Is dynamic parallelism suitable for this application?

I am writing some cuda code for an application that basically first reads some data from global memory, do some simple calculation and generate some data A. Then data A (small) is used to do some more calculation that requires a lot more memory reads. Since the two steps are very different and they don’t work well in one single kernel as it will require more registers, I am thinking of spliting the kernel into two. But this will require that the first kernel to write data A into global memory so that the second step can use it. If one single kernel is used, this extra writes and reads are not required.

I am wondering if this application is suitable for dynamic parallelism (DP). I read the guide for DP but could not find the implementation detail on it. When the parent calls the child, will the parent still reside in the SM and occupying resources? If yes, I don’t see it will get any performance improvement. If not, will it incur some context switch overhead?

I have a minimal experience with dynamic parallelism (DP).

My understanding is that (correct me if I’m wrong) one limitation of DP is related to the maximum number of threads that can run concurrently on a GPU. For example, if each thread of a parent kernel running 100 threads launches a kernel running 100 threads, you quickly end up with a large number of threads (10000 in this case) running on the device. So you have somehow to ensure that the child kernels runs a properly limited number of threads.

I would say that DP is useful when, for example, a thread should run for loops calculating independent results.
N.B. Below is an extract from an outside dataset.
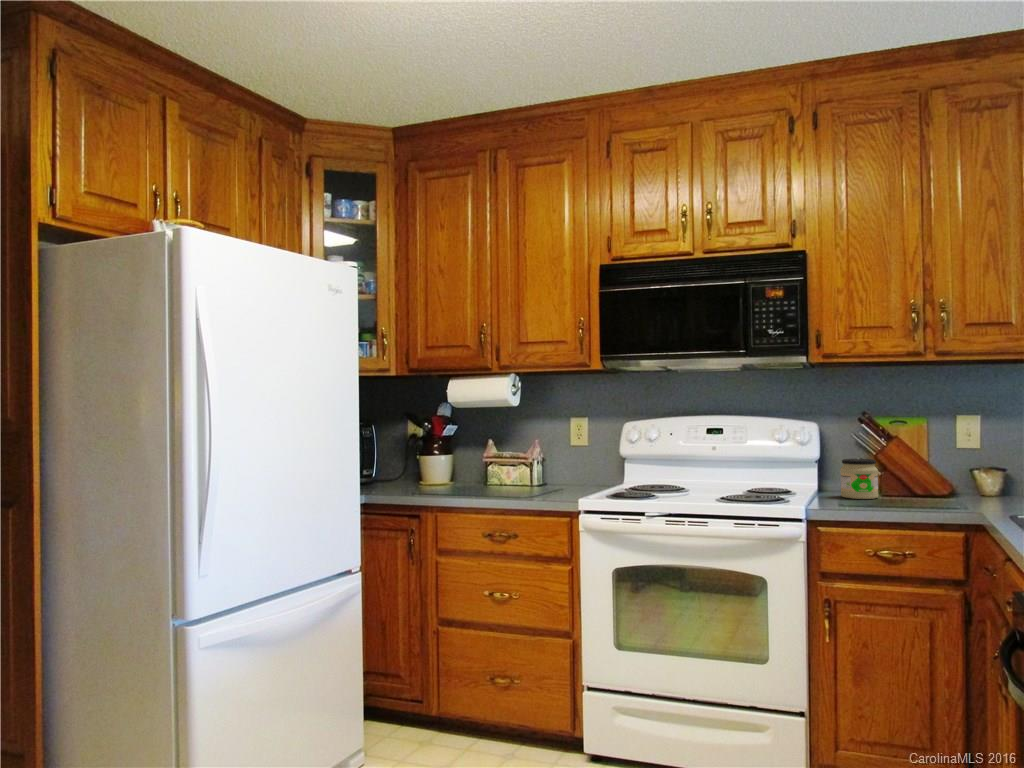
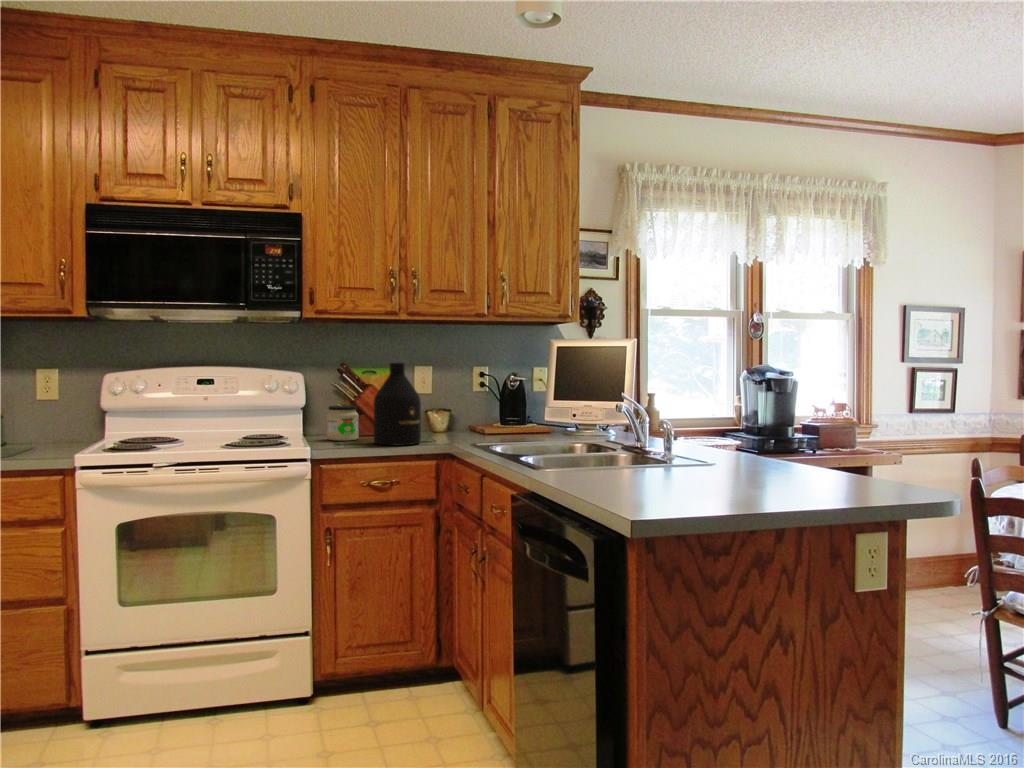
bottle: none [891,411,954,510] -> present [373,363,421,445]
In this case, DP would add a further degree of useful parallelism.

As an example, I have successfully used dynamic parallelism for an interpolation problem of the form:

int i = threadIdx.x + blockDim.x * blockIdx.x;

for(int m=0; m<(2*K+1); m++) {

    PP1 = calculate_PP1(i,m);
    phi_cap1 = calculate_phi_cap1(i,m);  

        for(int n=0; n<(2*K+1); n++) {

            PP2 = calculate_PP2(i,m);
            phi_cap2 = calculate_phi_cap2(i,n);

            atomicAdd(&result[PP1][PP2],data[i]*phi_cap1*phi_cap2); } } }

where K=6. In this interpolation problem, the computation of each addend is independent of the others, so I have split them in a (2K+1)x(2K+1) kernel. Furthermore, the number of loop cycles, corresponding to the number of threads in the child kernel, is limited to 13x13.

Finally, and of course, you have to account that the launch of child kernels will cost some overhead.

If the parent launches the child kernel then calls cudaDeviceSynchronize to wait for the children to complete then the parent kernel will likely be removed from the SM freeing resources to guarantee the children make forward progress. If the parent does not need to wait for the children to complete then the parent kernel will complete its device code but the kernel itself will not be marked as completed until all of the children have completed.

Hi Greg,
Why does the parent have to call cudaDeviceSynchronize? is it suffice enough to call cudaStreamSynchronize?

The reason I ask is what if I have a few unrelated tasks, running on different streams and use Dynamic parallelism? can I use stream sync instead of holding the other streams when using cudaDeviceSynchronize?